* _List of tasks_
**a.** According to the passage on Sir Paul Edmund Strzelecki, why did Slabczynski deny the rumor that Strzelecki sold four farms from the Bychowski Estate?
**b.** Copy lines from the records word for word, beginning at the line that contains "genus: Polysphaeria" and stopping after the line that contains "scientific name: Mauritia flexuosa".

* _Text passage_
Sir Paul Edmund Strzelecki - unnecessary myths 2


Affair with the Sapieha Family

About this affair Lech Paszkowski writes:


Zmichowska insinuated, that Strzelecki as a plenipotentiary of prince's property was an embezzler and robbed his employer. If Franciszek Sapieha dying in May 1829 endowing him with a big sum of 50 000 ducats, obviously he did not do this without consideration and reason. His son Eustachy, who came from England, just before the father’s death or after his demise, it is rumored that he questioned the testament.

It is almost certain, he would not pay off Strzelecki’s compensation of 12 000 ducats, if he had in hand some proofs of his dishonesty. This sum amounted to more or less one fourth of the bequest and equal to as much as 6 000 £.
Slabczynski has written that Strzelecki increased those sums in Petersburg and Moscow playing on the corn exchange. It is hard to imagine, that without such considerable sums of monies he could support himself in France and England for four years, travel throughout the world nearly ten years and after this, invest big money in England to buy himself a lifelong pension to the amount of 400 £ a year.

The rumors of Zmichowska that he sold four farms from the Bychowski Estate were denied by Slabczynski, because they were not in any agricultural register.


November Insurrection

In relation to smoother legend about Strzelecki’s participation in the November Insurrection, the article’s author explains as follows:
Slabczynski, who exaggeratedly admired Strzelecki, contributed to the birth of the legend of the November Insurrection.

… Strzelecki personally wrote on the naturalization application, that „Monsieur (that is not a count) de Strzelecki is nota political refugee, he left his native country voluntarily long before memorable events of year 1830”

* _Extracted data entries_
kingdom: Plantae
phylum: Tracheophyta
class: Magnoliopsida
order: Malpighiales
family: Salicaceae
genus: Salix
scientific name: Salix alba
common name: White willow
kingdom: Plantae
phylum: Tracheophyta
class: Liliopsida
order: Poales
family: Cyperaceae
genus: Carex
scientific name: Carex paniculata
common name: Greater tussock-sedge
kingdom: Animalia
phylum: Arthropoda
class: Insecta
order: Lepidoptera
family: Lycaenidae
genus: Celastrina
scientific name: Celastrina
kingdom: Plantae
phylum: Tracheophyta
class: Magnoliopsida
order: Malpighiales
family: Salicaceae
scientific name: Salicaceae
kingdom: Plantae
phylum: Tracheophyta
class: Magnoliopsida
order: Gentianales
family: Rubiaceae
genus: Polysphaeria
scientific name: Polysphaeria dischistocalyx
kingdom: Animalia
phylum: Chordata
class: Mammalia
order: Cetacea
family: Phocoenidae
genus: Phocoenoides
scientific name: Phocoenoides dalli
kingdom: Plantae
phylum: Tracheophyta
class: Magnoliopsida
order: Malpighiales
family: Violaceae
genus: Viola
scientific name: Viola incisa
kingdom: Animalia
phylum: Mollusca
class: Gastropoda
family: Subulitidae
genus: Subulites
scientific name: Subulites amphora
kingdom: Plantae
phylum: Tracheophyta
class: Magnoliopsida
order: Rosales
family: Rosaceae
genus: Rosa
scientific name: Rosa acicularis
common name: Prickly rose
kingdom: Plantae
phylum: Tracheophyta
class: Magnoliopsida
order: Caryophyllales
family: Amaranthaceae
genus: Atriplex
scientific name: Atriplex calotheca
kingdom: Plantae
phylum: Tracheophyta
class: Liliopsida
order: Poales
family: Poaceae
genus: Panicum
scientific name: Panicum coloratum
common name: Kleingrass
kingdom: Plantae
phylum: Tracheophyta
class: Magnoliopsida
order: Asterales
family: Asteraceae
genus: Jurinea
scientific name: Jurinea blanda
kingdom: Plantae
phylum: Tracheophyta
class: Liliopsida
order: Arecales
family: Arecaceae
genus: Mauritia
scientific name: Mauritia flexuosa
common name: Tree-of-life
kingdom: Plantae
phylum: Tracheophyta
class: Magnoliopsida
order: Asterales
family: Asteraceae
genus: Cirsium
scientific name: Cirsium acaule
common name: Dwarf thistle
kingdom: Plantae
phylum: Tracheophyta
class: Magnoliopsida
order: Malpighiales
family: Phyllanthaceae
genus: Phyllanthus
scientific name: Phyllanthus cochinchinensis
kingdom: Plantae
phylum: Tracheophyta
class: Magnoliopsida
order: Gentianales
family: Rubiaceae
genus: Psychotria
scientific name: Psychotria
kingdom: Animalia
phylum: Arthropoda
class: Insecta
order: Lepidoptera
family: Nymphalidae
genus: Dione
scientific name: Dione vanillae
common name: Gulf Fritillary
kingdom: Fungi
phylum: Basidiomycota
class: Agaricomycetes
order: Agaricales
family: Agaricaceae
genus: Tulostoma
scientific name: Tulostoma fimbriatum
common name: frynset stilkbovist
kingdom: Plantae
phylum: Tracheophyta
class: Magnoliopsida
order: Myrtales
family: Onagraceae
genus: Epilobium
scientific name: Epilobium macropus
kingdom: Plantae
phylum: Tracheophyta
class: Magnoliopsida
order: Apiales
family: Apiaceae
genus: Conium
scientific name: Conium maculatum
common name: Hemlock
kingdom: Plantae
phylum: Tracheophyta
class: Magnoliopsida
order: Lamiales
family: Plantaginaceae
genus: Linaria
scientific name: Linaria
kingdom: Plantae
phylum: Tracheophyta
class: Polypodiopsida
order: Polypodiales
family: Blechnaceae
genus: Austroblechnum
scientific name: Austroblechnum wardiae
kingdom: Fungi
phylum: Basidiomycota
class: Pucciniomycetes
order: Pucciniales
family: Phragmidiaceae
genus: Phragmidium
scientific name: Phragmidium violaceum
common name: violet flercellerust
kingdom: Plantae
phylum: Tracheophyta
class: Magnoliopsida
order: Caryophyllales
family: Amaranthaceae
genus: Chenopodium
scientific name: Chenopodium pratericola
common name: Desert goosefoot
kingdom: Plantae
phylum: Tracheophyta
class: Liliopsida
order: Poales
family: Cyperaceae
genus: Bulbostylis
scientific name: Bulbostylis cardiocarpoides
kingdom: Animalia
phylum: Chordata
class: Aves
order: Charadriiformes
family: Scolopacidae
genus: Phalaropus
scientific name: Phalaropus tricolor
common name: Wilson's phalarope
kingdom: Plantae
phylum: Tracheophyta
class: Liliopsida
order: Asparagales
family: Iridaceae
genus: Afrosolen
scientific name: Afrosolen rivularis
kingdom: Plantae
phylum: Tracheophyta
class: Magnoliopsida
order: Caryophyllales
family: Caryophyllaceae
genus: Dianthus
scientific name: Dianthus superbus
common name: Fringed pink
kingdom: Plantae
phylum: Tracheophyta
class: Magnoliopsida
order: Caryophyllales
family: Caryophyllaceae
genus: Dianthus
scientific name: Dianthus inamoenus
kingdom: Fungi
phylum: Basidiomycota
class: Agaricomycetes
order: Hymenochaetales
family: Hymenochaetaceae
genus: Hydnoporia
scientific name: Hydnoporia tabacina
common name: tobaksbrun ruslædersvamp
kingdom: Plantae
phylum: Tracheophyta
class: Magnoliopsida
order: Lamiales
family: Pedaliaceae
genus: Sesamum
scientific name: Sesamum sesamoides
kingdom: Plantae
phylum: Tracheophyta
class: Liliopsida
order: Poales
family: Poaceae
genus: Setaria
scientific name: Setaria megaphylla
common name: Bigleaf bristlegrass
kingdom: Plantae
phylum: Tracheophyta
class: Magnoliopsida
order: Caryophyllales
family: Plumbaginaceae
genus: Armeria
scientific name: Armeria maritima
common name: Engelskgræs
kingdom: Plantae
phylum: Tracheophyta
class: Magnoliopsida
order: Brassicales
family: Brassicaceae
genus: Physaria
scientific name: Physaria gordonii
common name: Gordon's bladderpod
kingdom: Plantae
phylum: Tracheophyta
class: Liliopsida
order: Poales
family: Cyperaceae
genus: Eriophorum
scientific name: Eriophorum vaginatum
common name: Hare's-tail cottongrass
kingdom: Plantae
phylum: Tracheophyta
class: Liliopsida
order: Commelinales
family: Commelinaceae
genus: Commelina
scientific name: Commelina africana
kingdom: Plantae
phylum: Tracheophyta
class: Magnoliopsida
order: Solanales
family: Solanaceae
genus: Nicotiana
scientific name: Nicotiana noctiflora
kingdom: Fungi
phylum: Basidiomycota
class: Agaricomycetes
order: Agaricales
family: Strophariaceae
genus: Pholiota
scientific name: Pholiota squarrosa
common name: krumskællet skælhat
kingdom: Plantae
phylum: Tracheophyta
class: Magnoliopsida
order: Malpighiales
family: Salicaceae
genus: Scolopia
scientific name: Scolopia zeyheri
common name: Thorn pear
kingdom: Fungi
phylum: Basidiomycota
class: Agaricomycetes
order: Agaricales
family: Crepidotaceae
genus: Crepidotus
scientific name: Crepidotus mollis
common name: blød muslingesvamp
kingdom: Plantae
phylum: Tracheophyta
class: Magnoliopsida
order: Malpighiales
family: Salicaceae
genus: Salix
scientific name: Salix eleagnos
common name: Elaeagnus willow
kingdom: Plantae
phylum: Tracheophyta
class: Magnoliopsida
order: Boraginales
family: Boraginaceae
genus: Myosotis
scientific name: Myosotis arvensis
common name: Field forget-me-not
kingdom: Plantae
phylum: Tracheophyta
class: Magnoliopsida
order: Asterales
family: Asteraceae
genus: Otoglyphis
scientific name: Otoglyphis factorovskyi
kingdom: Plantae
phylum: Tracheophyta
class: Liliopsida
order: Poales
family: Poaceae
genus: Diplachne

* _Solutions in order_
**a.** Slabczynski denied it because the farms were not in any agricultural register.

**b.**
genus: Polysphaeria
scientific name: Polysphaeria dischistocalyx
kingdom: Animalia
phylum: Chordata
class: Mammalia
order: Cetacea
family: Phocoenidae
genus: Phocoenoides
scientific name: Phocoenoides dalli
kingdom: Plantae
phylum: Tracheophyta
class: Magnoliopsida
order: Malpighiales
family: Violaceae
genus: Viola
scientific name: Viola incisa
kingdom: Animalia
phylum: Mollusca
class: Gastropoda
family: Subulitidae
genus: Subulites
scientific name: Subulites amphora
kingdom: Plantae
phylum: Tracheophyta
class: Magnoliopsida
order: Rosales
family: Rosaceae
genus: Rosa
scientific name: Rosa acicularis
common name: Prickly rose
kingdom: Plantae
phylum: Tracheophyta
class: Magnoliopsida
order: Caryophyllales
family: Amaranthaceae
genus: Atriplex
scientific name: Atriplex calotheca
kingdom: Plantae
phylum: Tracheophyta
class: Liliopsida
order: Poales
family: Poaceae
genus: Panicum
scientific name: Panicum coloratum
common name: Kleingrass
kingdom: Plantae
phylum: Tracheophyta
class: Magnoliopsida
order: Asterales
family: Asteraceae
genus: Jurinea
scientific name: Jurinea blanda
kingdom: Plantae
phylum: Tracheophyta
class: Liliopsida
order: Arecales
family: Arecaceae
genus: Mauritia
scientific name: Mauritia flexuosa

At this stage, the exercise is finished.